Removing these pathways creates a structural governance gap. Public authorities may become dependent on voluntary data sharing or procurement arrangements, often under conditions set by dominant data holders. This weakens accountability and reduces the ability of authorities to exercise oversight in a timely manner.
At the same time, expanded refusal grounds risk giving data holders greater control over whether access is granted. Without strict thresholds and independent review, refusal mechanisms may become the default barriers. A workable data access framework must ensure that access rules are usable in practice and do not reinforce dependency on large actors.
A trust architecture that risks becoming nominal
The Digital Omnibus also reshapes the trust architecture introduced by the Data Governance Act. These mechanisms were designed to enable data sharing while ensuring neutrality, accountability, and independent oversight. Mandatory registration for data intermediation services was intended to create a meaningful trust label backed by enforceable obligations.
However, the proposal weakens this model by making registration voluntary and reducing the link between registration and enforceable safeguards. This risks turning the trust label into a nominal designation without clear guarantees. Actors may present themselves as trusted intermediaries without being subject to meaningful neutrality or accountability requirements.
This shift may reinforce concentration rather than support decentralised data sharing. Large actors can internalise intermediary roles while maintaining conflicts of interest, whereas smaller actors lose the signalling value of a mandatory trust label. A credible data-sharing ecosystem requires enforceable trust mechanisms, not voluntary labels.
Rules must be clear, enforceable, and usable in practice
The merger of the data acquis into the Data Act also raises concerns about legal clarity and enforceability. Combining regimes with different objectives and safeguards risks creating ambiguity about which rules apply and to whom. This is particularly relevant for the reuse of protected public-sector data, intermediation, and governance mechanisms.
When actors cannot determine which obligations apply, compliance becomes uneven and enforcement more difficult.
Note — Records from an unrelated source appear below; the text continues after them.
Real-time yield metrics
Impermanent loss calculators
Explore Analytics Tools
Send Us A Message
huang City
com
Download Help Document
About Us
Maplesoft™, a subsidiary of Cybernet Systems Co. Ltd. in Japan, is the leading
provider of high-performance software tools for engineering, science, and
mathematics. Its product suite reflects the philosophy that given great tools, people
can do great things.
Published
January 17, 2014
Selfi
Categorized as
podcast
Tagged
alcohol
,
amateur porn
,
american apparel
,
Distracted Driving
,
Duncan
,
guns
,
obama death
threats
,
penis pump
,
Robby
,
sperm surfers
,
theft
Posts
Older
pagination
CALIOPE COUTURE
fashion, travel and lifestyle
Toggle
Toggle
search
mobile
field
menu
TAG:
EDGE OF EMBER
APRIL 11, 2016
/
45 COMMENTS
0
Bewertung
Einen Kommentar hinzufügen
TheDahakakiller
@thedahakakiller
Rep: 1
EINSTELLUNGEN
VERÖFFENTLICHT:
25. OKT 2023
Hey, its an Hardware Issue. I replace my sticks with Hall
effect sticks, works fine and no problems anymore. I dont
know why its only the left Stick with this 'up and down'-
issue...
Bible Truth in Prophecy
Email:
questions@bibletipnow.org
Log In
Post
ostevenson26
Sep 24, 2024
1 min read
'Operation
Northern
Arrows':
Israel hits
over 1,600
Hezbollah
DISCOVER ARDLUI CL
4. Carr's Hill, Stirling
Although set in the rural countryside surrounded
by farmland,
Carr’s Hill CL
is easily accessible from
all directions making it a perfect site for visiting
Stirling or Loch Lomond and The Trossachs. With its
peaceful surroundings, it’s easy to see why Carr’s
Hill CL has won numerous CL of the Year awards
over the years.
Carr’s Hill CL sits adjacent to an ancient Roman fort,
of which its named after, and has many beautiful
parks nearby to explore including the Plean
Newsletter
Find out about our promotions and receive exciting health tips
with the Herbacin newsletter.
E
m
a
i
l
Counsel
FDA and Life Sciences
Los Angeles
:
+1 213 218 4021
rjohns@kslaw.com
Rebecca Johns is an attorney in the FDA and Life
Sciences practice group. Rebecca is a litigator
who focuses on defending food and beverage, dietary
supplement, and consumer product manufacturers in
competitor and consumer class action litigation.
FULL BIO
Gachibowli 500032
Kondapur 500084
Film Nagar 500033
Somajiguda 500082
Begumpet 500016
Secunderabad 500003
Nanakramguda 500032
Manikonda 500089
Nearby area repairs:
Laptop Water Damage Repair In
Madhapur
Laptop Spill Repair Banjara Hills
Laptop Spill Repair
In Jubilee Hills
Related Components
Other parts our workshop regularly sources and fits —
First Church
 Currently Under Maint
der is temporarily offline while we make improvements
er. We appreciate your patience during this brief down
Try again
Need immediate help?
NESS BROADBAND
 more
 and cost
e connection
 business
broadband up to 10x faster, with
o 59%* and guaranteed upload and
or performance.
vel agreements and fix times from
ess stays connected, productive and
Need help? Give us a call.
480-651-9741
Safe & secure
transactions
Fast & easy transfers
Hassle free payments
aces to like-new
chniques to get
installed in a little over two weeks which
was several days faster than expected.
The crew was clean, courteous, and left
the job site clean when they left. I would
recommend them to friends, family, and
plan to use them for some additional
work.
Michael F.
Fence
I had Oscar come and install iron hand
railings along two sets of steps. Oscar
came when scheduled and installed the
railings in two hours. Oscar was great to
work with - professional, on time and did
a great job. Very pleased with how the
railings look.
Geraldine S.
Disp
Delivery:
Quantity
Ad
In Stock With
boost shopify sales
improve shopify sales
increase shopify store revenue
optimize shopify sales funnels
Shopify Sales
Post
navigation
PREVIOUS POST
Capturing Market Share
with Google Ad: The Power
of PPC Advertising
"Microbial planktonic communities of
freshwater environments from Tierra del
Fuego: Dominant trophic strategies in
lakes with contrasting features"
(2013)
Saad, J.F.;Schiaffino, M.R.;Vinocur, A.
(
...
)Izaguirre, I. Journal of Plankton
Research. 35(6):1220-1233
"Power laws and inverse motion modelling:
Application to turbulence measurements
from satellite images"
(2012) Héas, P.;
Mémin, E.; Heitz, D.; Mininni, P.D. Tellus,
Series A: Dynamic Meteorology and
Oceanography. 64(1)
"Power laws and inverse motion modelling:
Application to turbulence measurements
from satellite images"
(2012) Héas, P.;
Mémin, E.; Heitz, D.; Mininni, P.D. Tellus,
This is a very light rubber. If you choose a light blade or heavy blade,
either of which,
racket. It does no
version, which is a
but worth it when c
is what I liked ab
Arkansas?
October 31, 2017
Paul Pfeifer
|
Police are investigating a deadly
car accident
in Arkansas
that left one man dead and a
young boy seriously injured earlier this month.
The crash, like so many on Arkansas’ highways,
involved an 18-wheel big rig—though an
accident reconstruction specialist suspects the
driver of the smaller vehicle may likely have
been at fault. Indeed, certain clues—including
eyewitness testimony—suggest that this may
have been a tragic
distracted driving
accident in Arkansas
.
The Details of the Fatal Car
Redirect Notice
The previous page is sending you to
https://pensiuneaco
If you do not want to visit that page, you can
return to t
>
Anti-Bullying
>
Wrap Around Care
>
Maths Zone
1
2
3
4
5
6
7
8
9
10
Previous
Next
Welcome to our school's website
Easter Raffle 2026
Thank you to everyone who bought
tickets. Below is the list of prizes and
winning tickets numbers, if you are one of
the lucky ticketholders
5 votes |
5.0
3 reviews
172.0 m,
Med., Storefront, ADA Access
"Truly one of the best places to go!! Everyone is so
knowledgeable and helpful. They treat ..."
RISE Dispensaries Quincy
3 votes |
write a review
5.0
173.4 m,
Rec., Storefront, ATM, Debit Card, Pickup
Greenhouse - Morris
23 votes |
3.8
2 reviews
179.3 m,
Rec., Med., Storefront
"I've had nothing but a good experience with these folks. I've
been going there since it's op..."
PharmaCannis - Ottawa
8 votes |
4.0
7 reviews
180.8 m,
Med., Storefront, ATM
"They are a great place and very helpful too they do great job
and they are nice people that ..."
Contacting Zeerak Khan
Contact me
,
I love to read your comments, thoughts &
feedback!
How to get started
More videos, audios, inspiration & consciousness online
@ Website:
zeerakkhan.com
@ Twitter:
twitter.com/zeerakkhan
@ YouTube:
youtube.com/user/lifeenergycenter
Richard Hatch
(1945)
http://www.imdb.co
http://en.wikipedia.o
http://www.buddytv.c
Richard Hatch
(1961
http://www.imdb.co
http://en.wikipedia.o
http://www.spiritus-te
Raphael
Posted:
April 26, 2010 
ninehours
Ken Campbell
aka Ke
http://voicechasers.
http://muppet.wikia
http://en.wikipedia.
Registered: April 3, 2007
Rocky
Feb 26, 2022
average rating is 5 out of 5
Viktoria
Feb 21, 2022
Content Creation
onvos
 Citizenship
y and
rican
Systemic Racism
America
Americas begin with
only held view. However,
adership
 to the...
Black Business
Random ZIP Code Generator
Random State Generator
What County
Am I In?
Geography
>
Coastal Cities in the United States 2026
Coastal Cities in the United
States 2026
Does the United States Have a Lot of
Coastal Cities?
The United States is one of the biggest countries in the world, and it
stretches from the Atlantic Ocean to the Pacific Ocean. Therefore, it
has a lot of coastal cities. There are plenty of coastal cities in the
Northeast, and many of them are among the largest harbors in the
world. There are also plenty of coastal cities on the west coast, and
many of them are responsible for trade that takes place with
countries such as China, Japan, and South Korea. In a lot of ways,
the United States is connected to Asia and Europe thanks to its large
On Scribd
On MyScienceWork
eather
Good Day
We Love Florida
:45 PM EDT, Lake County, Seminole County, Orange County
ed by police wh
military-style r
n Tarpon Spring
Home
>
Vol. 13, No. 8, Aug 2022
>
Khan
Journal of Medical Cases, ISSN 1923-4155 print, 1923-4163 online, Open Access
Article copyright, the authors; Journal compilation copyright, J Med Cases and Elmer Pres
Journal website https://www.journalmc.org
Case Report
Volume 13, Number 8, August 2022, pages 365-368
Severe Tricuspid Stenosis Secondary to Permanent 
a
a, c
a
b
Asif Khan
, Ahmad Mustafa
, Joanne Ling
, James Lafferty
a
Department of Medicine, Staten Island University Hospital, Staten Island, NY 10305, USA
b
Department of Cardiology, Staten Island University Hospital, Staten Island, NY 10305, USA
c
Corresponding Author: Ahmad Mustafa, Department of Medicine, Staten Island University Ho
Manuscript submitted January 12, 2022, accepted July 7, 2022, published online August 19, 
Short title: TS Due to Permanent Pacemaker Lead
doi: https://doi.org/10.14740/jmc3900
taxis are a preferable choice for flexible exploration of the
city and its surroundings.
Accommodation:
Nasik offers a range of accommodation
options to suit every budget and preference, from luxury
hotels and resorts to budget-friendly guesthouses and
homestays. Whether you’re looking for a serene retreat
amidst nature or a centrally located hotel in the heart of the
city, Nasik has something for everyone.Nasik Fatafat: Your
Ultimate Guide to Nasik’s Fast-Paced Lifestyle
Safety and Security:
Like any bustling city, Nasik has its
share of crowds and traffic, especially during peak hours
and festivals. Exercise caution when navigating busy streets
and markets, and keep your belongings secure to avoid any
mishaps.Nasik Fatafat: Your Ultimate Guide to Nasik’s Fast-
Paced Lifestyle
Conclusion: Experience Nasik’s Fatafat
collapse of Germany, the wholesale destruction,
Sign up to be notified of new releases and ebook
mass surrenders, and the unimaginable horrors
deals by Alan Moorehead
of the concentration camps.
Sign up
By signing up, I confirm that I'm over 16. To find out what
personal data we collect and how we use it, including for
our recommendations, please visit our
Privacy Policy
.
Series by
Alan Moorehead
Authorities may interpret the framework differently across Member States, leading to fragmentation. This undermines legal certainty and weakens the effectiveness of safeguards.
The EU data framework should therefore prioritise clear definitions, explicit separation of regimes, and operational guidance. These mechanisms must not only exist on paper but also be supported by institutional pathways and incentives that allow them to function in practice. Without this, simplification risks producing ambiguity rather than clarity.
The future of EU data governance
The data acquis plays a central role in shaping how data is shared in Europe. It determines whether public authorities can access data for oversight, whether intermediaries operate with accountability, and whether people’s rights remain protected.
The Digital Omnibus risks weakening these safeguards while concentrating power in the hands of both corporate and institutional actors. Instead, the EU should preserve the GDPR primacy, ensure that access mechanisms are usable and accountable, maintain a robust trust architecture, and clarify the scope of the merged framework.
EDRi will continue to engage with policymakers to ensure that changes to the data acquis strengthen democratic oversight, transparency, and people’s rights rather than undermining them.